On Wed, Feb 21, 2007 at 07:18:38PM -0600, Scott Granneman wrote:
> david dooling is quite smart & i generally trust what he says,

Many thanks.

> but let 
> me just point out that by default ubuntu uses the multiple-line method, 
> so it can't be bothering their servers too much. :)

Please do not lose trust.  Note that I conditioned my statements with
``if''.  Robert did the real work and looked at the man page, showing
that the latter ``if'' I had suggested was the correct one.

<wink>
Perhaps I just trust Robert to research and confirm anything I say.

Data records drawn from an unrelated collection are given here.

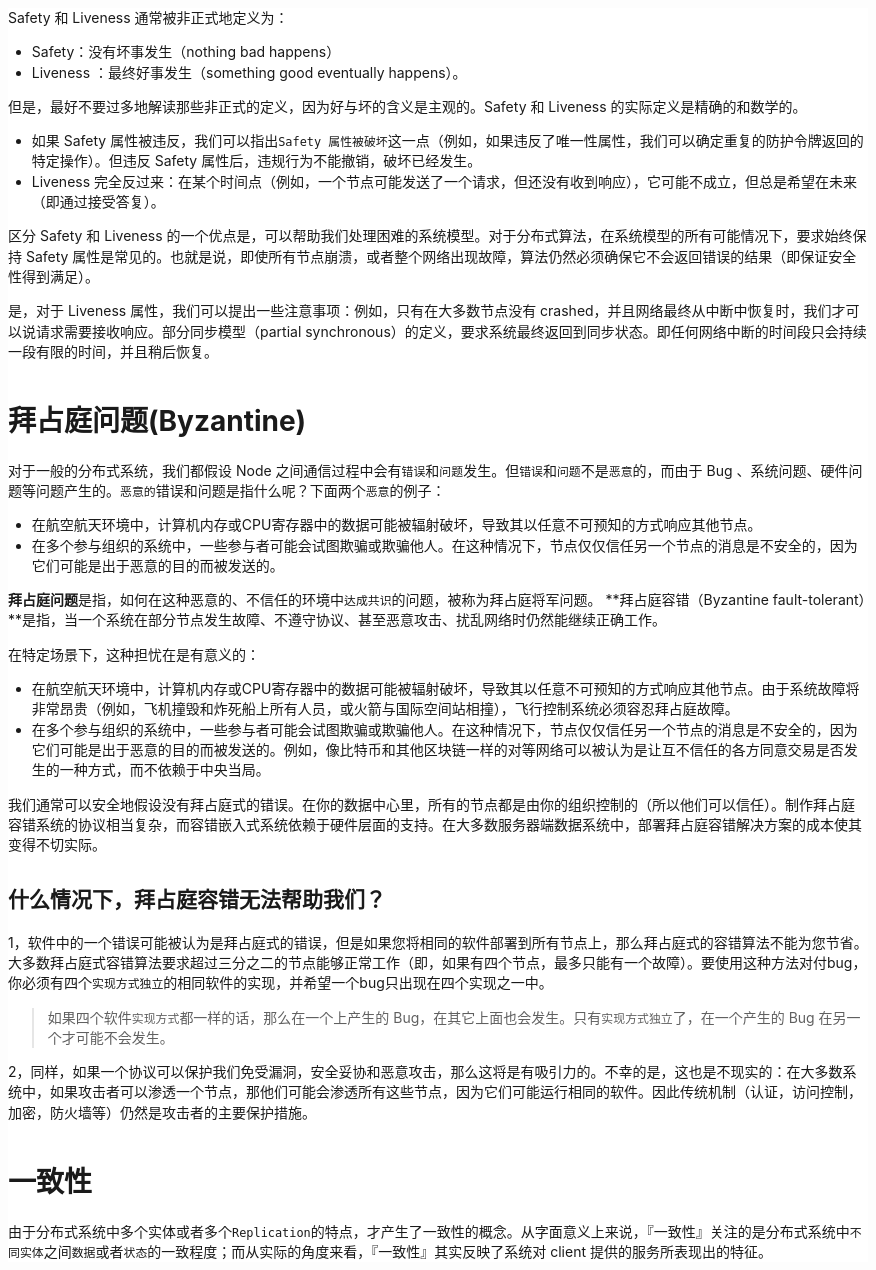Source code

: Safety 和 Liveness 通常被非正式地定义为：
- Safety：没有坏事发生（nothing bad happens）
- Liveness ：最终好事发生（something good eventually happens）。

但是，最好不要过多地解读那些非正式的定义，因为好与坏的含义是主观的。Safety 和 Liveness 的实际定义是精确的和数学的。

- 如果 Safety 属性被违反，我们可以指出`Safety 属性被破坏`这一点（例如，如果违反了唯一性属性，我们可以确定重复的防护令牌返回的特定操作）。但违反 Safety 属性后，违规行为不能撤销，破坏已经发生。
- Liveness 完全反过来：在某个时间点（例如，一个节点可能发送了一个请求，但还没有收到响应），它可能不成立，但总是希望在未来（即通过接受答复）。


区分 Safety 和 Liveness 的一个优点是，可以帮助我们处理困难的系统模型。对于分布式算法，在系统模型的所有可能情况下，要求始终保持 Safety 属性是常见的。也就是说，即使所有节点崩溃，或者整个网络出现故障，算法仍然必须确保它不会返回错误的结果（即保证安全性得到满足）。

​是，对于 Liveness 属性，我们可以提出一些注意事项：例如，只有在大多数节点没有 crashed，并且网络最终从中断中恢复时，我们才可以说请求需要接收响应。部分同步模型（partial synchronous）的定义，要求系统最终返回到同步状态。即任何网络中断的时间段只会持续一段有限的时间，并且稍后恢复。
​
​
​


# 拜占庭问题(Byzantine)
对于一般的分布式系统，我们都假设 Node 之间通信过程中会有`错误`和`问题`发生。但`错误`和`问题`不是`恶意`的，而由于 Bug 、系统问题、硬件问题等问题产生的。`恶意的`错误和问题是指什么呢？下面两个`恶意`的例子：
- 在航空航天环境中，计算机内存或CPU寄存器中的数据可能被辐射破坏，导致其以任意不可预知的方式响应其他节点。
- 在多个参与组织的系统中，一些参与者可能会试图欺骗或欺骗他人。在这种情况下，节点仅仅信任另一个节点的消息是不安全的，因为它们可能是出于恶意的目的而被发送的。

**拜占庭问题**是指，如何在这种恶意的、不信任的环境中`达成共识`的问题，被称为拜占庭将军问题。
**拜占庭容错（Byzantine fault-tolerant）**是指，当一个系统在部分节点发生故障、不遵守协议、甚至恶意攻击、扰乱网络时仍然能继续正确工作。

在特定场景下，这种担忧在是有意义的：
- 在航空航天环境中，计算机内存或CPU寄存器中的数据可能被辐射破坏，导致其以任意不可预知的方式响应其他节点。由于系统故障将非常昂贵（例如，飞机撞毁和炸死船上所有人员，或火箭与国际空间站相撞），飞行控制系统必须容忍拜占庭故障。
- 在多个参与组织的系统中，一些参与者可能会试图欺骗或欺骗他人。在这种情况下，节点仅仅信任另一个节点的消息是不安全的，因为它们可能是出于恶意的目的而被发送的。例如，像比特币和其他区块链一样的对等网络可以被认为是让互不信任的各方同意交易是否发生的一种方式，而不依赖于中央当局。


我们通常可以安全地假设没有拜占庭式的错误。在你的数据中心里，所有的节点都是由你的组织控制的（所以他们可以信任）。制作拜占庭容错系统的协议相当复杂，而容错嵌入式系统依赖于硬件层面的支持。在大多数服务器端数据系统中，部署拜占庭容错解决方案的成本使其变得不切实际。

## 什么情况下，拜占庭容错无法帮助我们？
1，软件中的一个错误可能被认为是拜占庭式的错误，但是如果您将相同的软件部署到所有节点上，那么拜占庭式的容错算法不能为您节省。大多数拜占庭式容错算法要求超过三分之二的节点能够正常工作（即，如果有四个节点，最多只能有一个故障）。要使用这种方法对付bug，你必须有四个`实现方式独立`的相同软件的实现，并希望一个bug只出现在四个实现之一中。
> 如果四个软件`实现方式`都一样的话，那么在一个上产生的 Bug，在其它上面也会发生。只有`实现方式独立`了，在一个产生的 Bug 在另一个才可能不会发生。

2，同样，如果一个协议可以保护我们免受漏洞，安全妥协和恶意攻击，那么这将是有吸引力的。不幸的是，这也是不现实的：在大多数系统中，如果攻击者可以渗透一个节点，那他们可能会渗透所有这些节点，因为它们可能运行相同的软件。因此传统机制（认证，访问控制，加密，防火墙等）仍然是攻击者的主要保护措施。








# 一致性
由于分布式系统中多个实体或者多个`Replication`的特点，才产生了一致性的概念。从字面意义上来说，『一致性』关注的是分布式系统中`不同实体`之间`数据`或者`状态`的一致程度；而从实际的角度来看，『一致性』其实反映了系统对 client 提供的服务所表现出的特征。

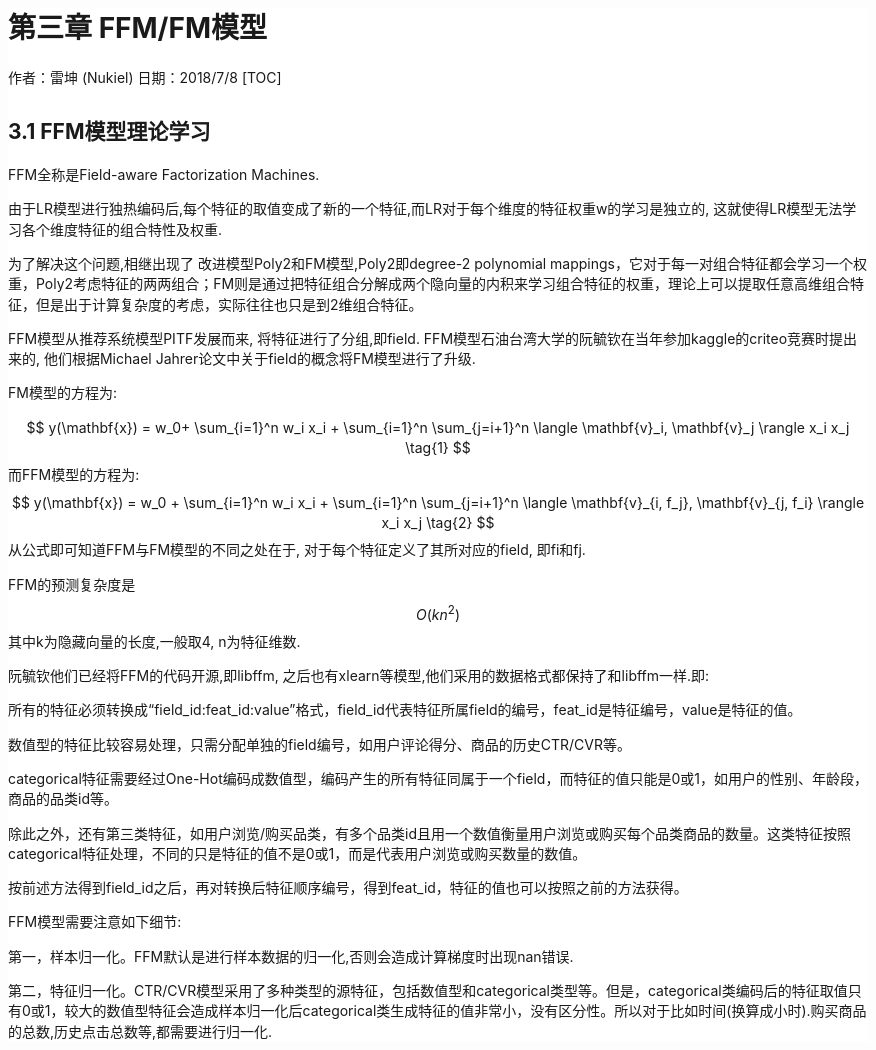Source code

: # 第三章 FFM/FM模型

作者：雷坤 (Nukiel)
日期：2018/7/8
[TOC]

## 3.1 FFM模型理论学习


FFM全称是Field-aware Factorization Machines.

由于LR模型进行独热编码后,每个特征的取值变成了新的一个特征,而LR对于每个维度的特征权重w的学习是独立的, 这就使得LR模型无法学习各个维度特征的组合特性及权重.

为了解决这个问题,相继出现了 改进模型Poly2和FM模型,Poly2即degree-2 polynomial  mappings，它对于每一对组合特征都会学习一个权重，Poly2考虑特征的两两组合；FM则是通过把特征组合分解成两个隐向量的内积来学习组合特征的权重，理论上可以提取任意高维组合特征，但是出于计算复杂度的考虑，实际往往也只是到2维组合特征。

FFM模型从推荐系统模型PITF发展而来, 将特征进行了分组,即field. FFM模型石油台湾大学的阮毓钦在当年参加kaggle的criteo竞赛时提出来的, 他们根据Michael Jahrer论文中关于field的概念将FM模型进行了升级.

FM模型的方程为:

$$
y(\mathbf{x}) = w_0+ \sum_{i=1}^n w_i x_i + \sum_{i=1}^n  \sum_{j=i+1}^n \langle \mathbf{v}_i, \mathbf{v}_j \rangle x_i x_j  \tag{1}
$$
而FFM模型的方程为:
$$
y(\mathbf{x}) = w_0 + \sum_{i=1}^n w_i x_i + \sum_{i=1}^n  \sum_{j=i+1}^n \langle \mathbf{v}_{i, f_j}, \mathbf{v}_{j, f_i} \rangle  x_i x_j \tag{2}
$$
从公式即可知道FFM与FM模型的不同之处在于, 对于每个特征定义了其所对应的field, 即fi和fj.

FFM的预测复杂度是 
$$
O(kn^2)
$$
其中k为隐藏向量的长度,一般取4, n为特征维数.

阮毓钦他们已经将FFM的代码开源,即libffm, 之后也有xlearn等模型,他们采用的数据格式都保持了和libffm一样.即:

所有的特征必须转换成“field_id:feat_id:value”格式，field_id代表特征所属field的编号，feat_id是特征编号，value是特征的值。

数值型的特征比较容易处理，只需分配单独的field编号，如用户评论得分、商品的历史CTR/CVR等。

categorical特征需要经过One-Hot编码成数值型，编码产生的所有特征同属于一个field，而特征的值只能是0或1，如用户的性别、年龄段，商品的品类id等。

除此之外，还有第三类特征，如用户浏览/购买品类，有多个品类id且用一个数值衡量用户浏览或购买每个品类商品的数量。这类特征按照categorical特征处理，不同的只是特征的值不是0或1，而是代表用户浏览或购买数量的数值。

按前述方法得到field_id之后，再对转换后特征顺序编号，得到feat_id，特征的值也可以按照之前的方法获得。

FFM模型需要注意如下细节:

第一，样本归一化。FFM默认是进行样本数据的归一化,否则会造成计算梯度时出现nan错误.

第二，特征归一化。CTR/CVR模型采用了多种类型的源特征，包括数值型和categorical类型等。但是，categorical类编码后的特征取值只有0或1，较大的数值型特征会造成样本归一化后categorical类生成特征的值非常小，没有区分性。所以对于比如时间(换算成小时).购买商品的总数,历史点击总数等,都需要进行归一化.
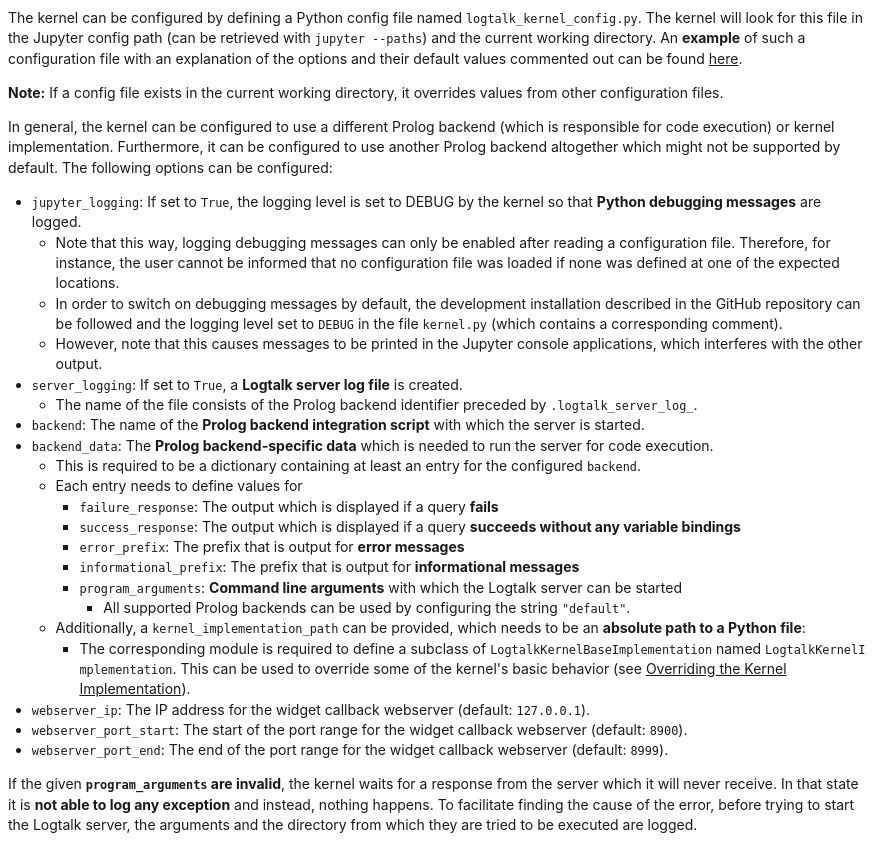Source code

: The kernel can be configured by defining a Python config file named `logtalk_kernel_config.py`. The kernel will look for this file in the Jupyter config path (can be retrieved with `jupyter --paths`) and the current working directory. An **example** of such a configuration file with an explanation of the options and their default values commented out can be found [here](./logtalk_kernel/logtalk_kernel_config.py).

**Note:** If a config file exists in the current working directory, it overrides values from other configuration files.

In general, the kernel can be configured to use a different Prolog backend (which is responsible for code execution) or kernel implementation. Furthermore, it can be configured to use another Prolog backend altogether which might not be supported by default. The following options can be configured:

- `jupyter_logging`: If set to `True`, the logging level is set to DEBUG by the kernel so that **Python debugging messages** are logged.
  - Note that this way, logging debugging messages can only be enabled after reading a configuration file. Therefore, for instance, the user cannot be informed that no configuration file was loaded if none was defined at one of the expected locations.
  - In order to switch on debugging messages by default, the development installation described in the GitHub repository can be followed and the logging level set to `DEBUG` in the file `kernel.py` (which contains a corresponding comment).
  - However, note that this causes messages to be printed in the Jupyter console applications, which interferes with the other output.
- `server_logging`: If set to `True`, a **Logtalk server log file** is created.
  - The name of the file consists of the Prolog backend identifier preceded by `.logtalk_server_log_`.
- `backend`: The name of the **Prolog backend integration script** with which the server is started.
- `backend_data`: The **Prolog backend-specific data** which is needed to run the server for code execution.
  - This is required to be a dictionary containing at least an entry for the configured `backend`.
  - Each entry needs to define values for
    - `failure_response`: The output which is displayed if a query **fails**
    - `success_response`: The output which is displayed if a query **succeeds without any variable bindings**
    - `error_prefix`: The prefix that is output for **error messages**
    - `informational_prefix`: The prefix that is output for **informational messages**
    - `program_arguments`: **Command line arguments** with which the Logtalk server can be started
      - All supported Prolog backends can be used by configuring the string `"default"`.
  - Additionally, a `kernel_implementation_path` can be provided, which needs to be an **absolute path to a Python file**:
    - The corresponding module is required to define a subclass of `LogtalkKernelBaseImplementation` named `LogtalkKernelImplementation`. This can be used to override some of the kernel's basic behavior (see [Overriding the Kernel Implementation](#overriding-the-kernel-implementation)).
- `webserver_ip`: The IP address for the widget callback webserver (default: `127.0.0.1`).
- `webserver_port_start`: The start of the port range for the widget callback webserver (default: `8900`).
- `webserver_port_end`: The end of the port range for the widget callback webserver (default: `8999`).

If the given **`program_arguments` are invalid**, the kernel waits for a response from the server which it will never receive. In that state it is **not able to log any exception** and instead, nothing happens. To facilitate finding the cause of the error, before trying to start the Logtalk server, the arguments and the directory from which they are tried to be executed are logged.
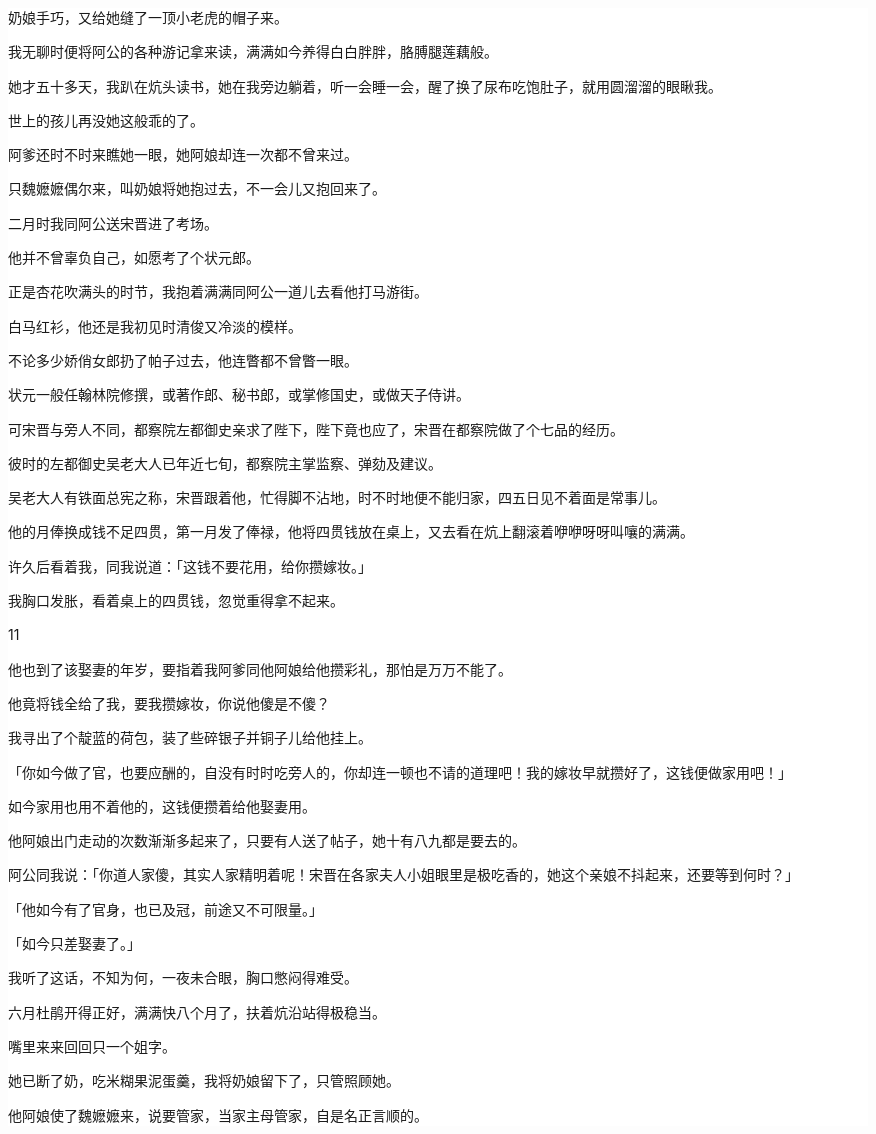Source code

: 奶娘手巧，又给她缝了一顶小老虎的帽子来。

我无聊时便将阿公的各种游记拿来读，满满如今养得白白胖胖，胳膊腿莲藕般。

她才五十多天，我趴在炕头读书，她在我旁边躺着，听一会睡一会，醒了换了尿布吃饱肚子，就用圆溜溜的眼瞅我。

世上的孩儿再没她这般乖的了。

阿爹还时不时来瞧她一眼，她阿娘却连一次都不曾来过。

只魏嬷嬷偶尔来，叫奶娘将她抱过去，不一会儿又抱回来了。

二月时我同阿公送宋晋进了考场。

他并不曾辜负自己，如愿考了个状元郎。

正是杏花吹满头的时节，我抱着满满同阿公一道儿去看他打马游街。

白马红衫，他还是我初见时清俊又冷淡的模样。

不论多少娇俏女郎扔了帕子过去，他连瞥都不曾瞥一眼。

状元一般任翰林院修撰，或著作郎、秘书郎，或掌修国史，或做天子侍讲。

可宋晋与旁人不同，都察院左都御史亲求了陛下，陛下竟也应了，宋晋在都察院做了个七品的经历。

彼时的左都御史吴老大人已年近七旬，都察院主掌监察、弹劾及建议。

吴老大人有铁面总宪之称，宋晋跟着他，忙得脚不沾地，时不时地便不能归家，四五日见不着面是常事儿。

他的月俸换成钱不足四贯，第一月发了俸禄，他将四贯钱放在桌上，又去看在炕上翻滚着咿咿呀呀叫嚷的满满。

许久后看着我，同我说道：「这钱不要花用，给你攒嫁妆。」

我胸口发胀，看着桌上的四贯钱，忽觉重得拿不起来。

11

他也到了该娶妻的年岁，要指着我阿爹同他阿娘给他攒彩礼，那怕是万万不能了。

他竟将钱全给了我，要我攒嫁妆，你说他傻是不傻？

我寻出了个靛蓝的荷包，装了些碎银子并铜子儿给他挂上。

「你如今做了官，也要应酬的，自没有时时吃旁人的，你却连一顿也不请的道理吧！我的嫁妆早就攒好了，这钱便做家用吧！」

如今家用也用不着他的，这钱便攒着给他娶妻用。

他阿娘出门走动的次数渐渐多起来了，只要有人送了帖子，她十有八九都是要去的。

阿公同我说：「你道人家傻，其实人家精明着呢！宋晋在各家夫人小姐眼里是极吃香的，她这个亲娘不抖起来，还要等到何时？」

「他如今有了官身，也已及冠，前途又不可限量。」

「如今只差娶妻了。」

我听了这话，不知为何，一夜未合眼，胸口憋闷得难受。

六月杜鹃开得正好，满满快八个月了，扶着炕沿站得极稳当。

嘴里来来回回只一个姐字。

她已断了奶，吃米糊果泥蛋羹，我将奶娘留下了，只管照顾她。

他阿娘使了魏嬷嬷来，说要管家，当家主母管家，自是名正言顺的。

I promise to do better in the future.
</wink>

> Robert Citek wrote:
> > David Dooling wrote:
> >> On Wed, Feb 21, 2007 at 03:32:29PM -0600, Robert Citek wrote:
> >>> Is there any advantage/disadvantage to having repository components
> >>> in one line or several lines in a sources.list file?
> >> When downloading files, apt parallelizes by opening one conncetion
> >> per server.  If it considers each line in sources.list a different
> >> server, apt would connect four times to archive.ubuntu.com.  This may
> >> be considerd abuse by the folks at Ubuntu (although they probably
> >> would not even notice).  If apt does some sort of string comparison
> >> to determine unique hosts, then there should no difference.
> > 
> > According to the man page, apt is doing some collapsing:
> > 
> > <quote>
> > APT will sort  the  URI  list after  it has generated a complete set
> > internally, and will collapse multiple references to the same Internet
> > host, for instance, into a single connection, so that it does not
> > inefficiently establish an FTP connection, close it, do something else,
> > and then re-establish a connection to that same host.
> > </quote>
> > 
> > But then man pages are like comments in code: occasionally out of sync
> > with reality.  Which is why I was wondering if anyone knew of any
> > gotchas to using multiple lines.